How can I webscrape information in the html element and save it to an Excel row using Beautifulsoup and any excel writer(Pandas)?


I'm new to python and I'm doing it for my project. Can someone help me save it to an excel file?.

This is needed for multiple site URLs so need to add each information into new rows in excel. Sample HTML code is attached below. Please help me on saving it to excel rows and columns and how to iterate it using for loop.


Solution

  • I would suggest you just use openpyxl directly rather than via Pandas, this would give you much greater control over how your Excel file would be formatted.

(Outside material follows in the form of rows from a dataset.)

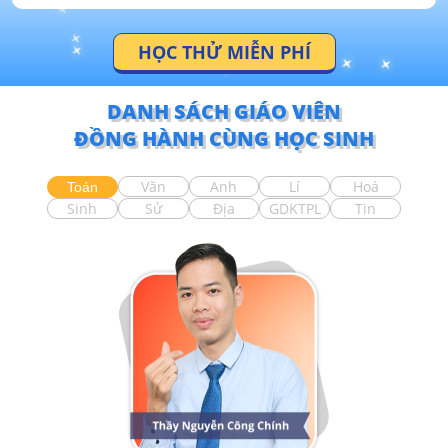
HỌC THỬ MIỄN PHÍ
DANH SÁCH GIÁO VIÊN
ĐỒNG HÀNH CÙNG HỌC SINH
Văn
Anh
Lí
Hoá
Toán
Sinh
Sử
Địa
GDKTPL
Tin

    Here is how you could build up multiple row in an Excel file:

    import requests
    from bs4 import BeautifulSoup
    from xlwt import Workbook
    import openpyxl
    from openpyxl.styles.borders import Border, Side
    from openpyxl.utils import get_column_letter
    from openpyxl.styles import Alignment
    
    website_url = "https://www.example.com/"
    res = requests.get(website_url, verify=False)
    soup = BeautifulSoup(res.text, 'lxml')
    Links = soup.find_all("a", {"class": "jobTitleLink"},)
    url = [tag.get('href') for tag in Links]
    wb = openpyxl.Workbook()
    
    # Write a header row
    columns = [
        ("SL No", 10),
        ("Job Title", 25),
        ("Company Name", 20),
        ("Posted on", 13),
        ("Closing on", 13),
        ("Location", 20),
        ("Description", 40),
        ("Skills", 70),
        ("Link Email", 30),
    ]
    
    thin_border = Border(left=Side(style='thin'), right=Side(
        style='thin'), top=Side(style='thin'), bottom=Side(style='thin'))
    ws = wb.active
    
    for col_number, (value, width), in enumerate(columns, start=1):
        ws.cell(column=col_number, row=1, value=value).border = thin_border
        ws.column_dimensions[get_column_letter(col_number)].width = width
    
    row_number = 2
    
    # get the first link in the entire page
    # get value of the href attribute
    
    for x in url[1:5]:
        res = requests.get(f'https://www.example/com/{x}', verify=False)
        soup = BeautifulSoup(res.text, 'lxml')
        data = []
    
        for div_block in soup.find_all('div', class_='block', style=None):
            data.append([line.strip() for line in div_block.stripped_strings])
    
        li_fr = soup.find('li', class_="fr")
        company_name = li_fr.a.text
        location = list(li_fr.find_next_sibling('li').stripped_strings)[1]
    
        # Write a data row
        row = [
            '',  # SL No
            data[0][0],  # Job title
            company_name,  # Company name
            data[1][1],
            data[2][1],
            location,
            data[4][1],
            '\n'.join(data[5][1:]),
            data[3][1],
        ]
    
        for col_number, value in enumerate(row, start=1):
            cell = ws.cell(column=col_number, row=row_number, value=value)
            cell.border = thin_border
            cell.alignment = Alignment(wrapText=True)
    
        row_number += 1
    
    wb.save('output.xlsx')
    print('Saved all the data')
    

    This would give you an Excel sheet looking like:

    Excel screenshot

    With extra work you can apply any styling you prefer.